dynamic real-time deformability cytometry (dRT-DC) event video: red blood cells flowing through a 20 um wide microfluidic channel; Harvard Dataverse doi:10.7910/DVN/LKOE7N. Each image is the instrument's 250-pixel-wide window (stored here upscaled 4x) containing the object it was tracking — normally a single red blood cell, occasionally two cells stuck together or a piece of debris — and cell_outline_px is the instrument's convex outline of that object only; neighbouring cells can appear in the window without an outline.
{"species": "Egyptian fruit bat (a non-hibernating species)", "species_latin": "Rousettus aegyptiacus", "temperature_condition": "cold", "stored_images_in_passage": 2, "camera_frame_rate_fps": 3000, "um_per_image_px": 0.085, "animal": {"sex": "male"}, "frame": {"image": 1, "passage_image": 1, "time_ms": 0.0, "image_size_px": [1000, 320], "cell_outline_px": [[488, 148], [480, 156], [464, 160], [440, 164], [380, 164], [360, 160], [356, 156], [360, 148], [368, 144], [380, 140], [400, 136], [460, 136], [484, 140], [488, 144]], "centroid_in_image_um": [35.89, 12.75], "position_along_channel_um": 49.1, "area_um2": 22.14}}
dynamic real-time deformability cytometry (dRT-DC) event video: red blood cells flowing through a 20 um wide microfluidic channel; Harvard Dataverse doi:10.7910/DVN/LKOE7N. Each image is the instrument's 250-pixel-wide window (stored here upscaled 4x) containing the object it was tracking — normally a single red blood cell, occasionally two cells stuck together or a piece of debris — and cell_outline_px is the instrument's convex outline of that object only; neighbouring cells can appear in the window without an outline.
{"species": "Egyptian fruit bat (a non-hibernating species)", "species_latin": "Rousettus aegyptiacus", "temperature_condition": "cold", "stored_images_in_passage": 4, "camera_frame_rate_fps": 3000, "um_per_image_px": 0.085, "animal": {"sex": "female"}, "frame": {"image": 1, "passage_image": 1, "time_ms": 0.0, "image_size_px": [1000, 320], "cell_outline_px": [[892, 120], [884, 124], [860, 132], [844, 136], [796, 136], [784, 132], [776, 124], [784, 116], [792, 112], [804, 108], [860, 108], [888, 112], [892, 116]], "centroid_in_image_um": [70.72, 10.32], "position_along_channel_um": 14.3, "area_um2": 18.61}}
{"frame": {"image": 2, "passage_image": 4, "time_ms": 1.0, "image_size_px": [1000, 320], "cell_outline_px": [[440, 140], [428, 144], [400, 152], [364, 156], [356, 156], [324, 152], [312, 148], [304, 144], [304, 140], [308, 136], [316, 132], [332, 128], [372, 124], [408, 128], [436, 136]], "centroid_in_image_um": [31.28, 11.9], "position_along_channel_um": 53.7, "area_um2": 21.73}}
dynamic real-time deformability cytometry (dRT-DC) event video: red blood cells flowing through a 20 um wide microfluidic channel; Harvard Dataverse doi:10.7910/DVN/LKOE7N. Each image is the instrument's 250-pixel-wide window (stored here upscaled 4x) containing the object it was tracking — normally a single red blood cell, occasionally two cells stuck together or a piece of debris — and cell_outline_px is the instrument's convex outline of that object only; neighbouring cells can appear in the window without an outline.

────────────────────────────────────────

### Task directions
Restate the records, all of them, precisely as written.

### Result of the task
dynamic real-time deformability cytometry (dRT-DC) event video: red blood cells flowing through a 20 um wide microfluidic channel; Harvard Dataverse doi:10.7910/DVN/LKOE7N. Each image is the instrument's 250-pixel-wide window (stored here upscaled 4x) containing the object it was tracking — normally a single red blood cell, occasionally two cells stuck together or a piece of debris — and cell_outline_px is the instrument's convex outline of that object only; neighbouring cells can appear in the window without an outline.
{"species": "Egyptian fruit bat (a non-hibernating species)", "species_latin": "Rousettus aegyptiacus", "temperature_condition": "cold", "stored_images_in_passage": 2, "camera_frame_rate_fps": 3000, "um_per_image_px": 0.085, "animal": {"sex": "male"}, "frame": {"image": 1, "passage_image": 1, "time_ms": 0.0, "image_size_px": [1000, 320], "cell_outline_px": [[488, 148], [480, 156], [464, 160], [440, 164], [380, 164], [360, 160], [356, 156], [360, 148], [368, 144], [380, 140], [400, 136], [460, 136], [484, 140], [488, 144]], "centroid_in_image_um": [35.89, 12.75], "position_along_channel_um": 49.1, "area_um2": 22.14}}
dynamic real-time deformability cytometry (dRT-DC) event video: red blood cells flowing through a 20 um wide microfluidic channel; Harvard Dataverse doi:10.7910/DVN/LKOE7N. Each image is the instrument's 250-pixel-wide window (stored here upscaled 4x) containing the object it was tracking — normally a single red blood cell, occasionally two cells stuck together or a piece of debris — and cell_outline_px is the instrument's convex outline of that object only; neighbouring cells can appear in the window without an outline.
{"species": "Egyptian fruit bat (a non-hibernating species)", "species_latin": "Rousettus aegyptiacus", "temperature_condition": "cold", "stored_images_in_passage": 4, "camera_frame_rate_fps": 3000, "um_per_image_px": 0.085, "animal": {"sex": "female"}, "frame": {"image": 1, "passage_image": 1, "time_ms": 0.0, "image_size_px": [1000, 320], "cell_outline_px": [[892, 120], [884, 124], [860, 132], [844, 136], [796, 136], [784, 132], [776, 124], [784, 116], [792, 112], [804, 108], [860, 108], [888, 112], [892, 116]], "centroid_in_image_um": [70.72, 10.32], "position_along_channel_um": 14.3, "area_um2": 18.61}}
{"frame": {"image": 2, "passage_image": 4, "time_ms": 1.0, "image_size_px": [1000, 320], "cell_outline_px": [[440, 140], [428, 144], [400, 152], [364, 156], [356, 156], [324, 152], [312, 148], [304, 144], [304, 140], [308, 136], [316, 132], [332, 128], [372, 124], [408, 128], [436, 136]], "centroid_in_image_um": [31.28, 11.9], "position_along_channel_um": 53.7, "area_um2": 21.73}}
dynamic real-time deformability cytometry (dRT-DC) event video: red blood cells flowing through a 20 um wide microfluidic channel; Harvard Dataverse doi:10.7910/DVN/LKOE7N. Each image is the instrument's 250-pixel-wide window (stored here upscaled 4x) containing the object it was tracking — normally a single red blood cell, occasionally two cells stuck together or a piece of debris — and cell_outline_px is the instrument's convex outline of that object only; neighbouring cells can appear in the window without an outline.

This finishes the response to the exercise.